Dataset excerpts START

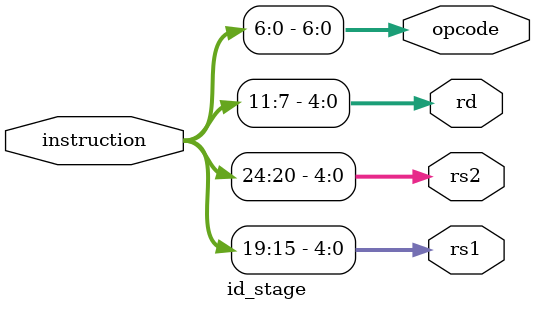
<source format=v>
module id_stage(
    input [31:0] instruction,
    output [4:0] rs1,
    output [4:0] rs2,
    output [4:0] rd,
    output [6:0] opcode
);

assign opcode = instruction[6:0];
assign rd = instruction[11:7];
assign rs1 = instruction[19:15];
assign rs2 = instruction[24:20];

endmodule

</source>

Dataset excerpts END
Dataset excerpts START

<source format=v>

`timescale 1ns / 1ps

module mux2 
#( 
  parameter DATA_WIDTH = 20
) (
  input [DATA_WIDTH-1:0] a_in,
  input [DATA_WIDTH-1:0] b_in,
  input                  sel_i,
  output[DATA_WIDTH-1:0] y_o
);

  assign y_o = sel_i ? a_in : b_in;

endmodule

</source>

Dataset excerpts END

Action item.
Filter the records for the string "output" and copy every line that holds it.

Response to this exercise.
    output [4:0] rs1,
    output [4:0] rs2,
    output [4:0] rd,
    output [6:0] opcode
  output[DATA_WIDTH-1:0] y_o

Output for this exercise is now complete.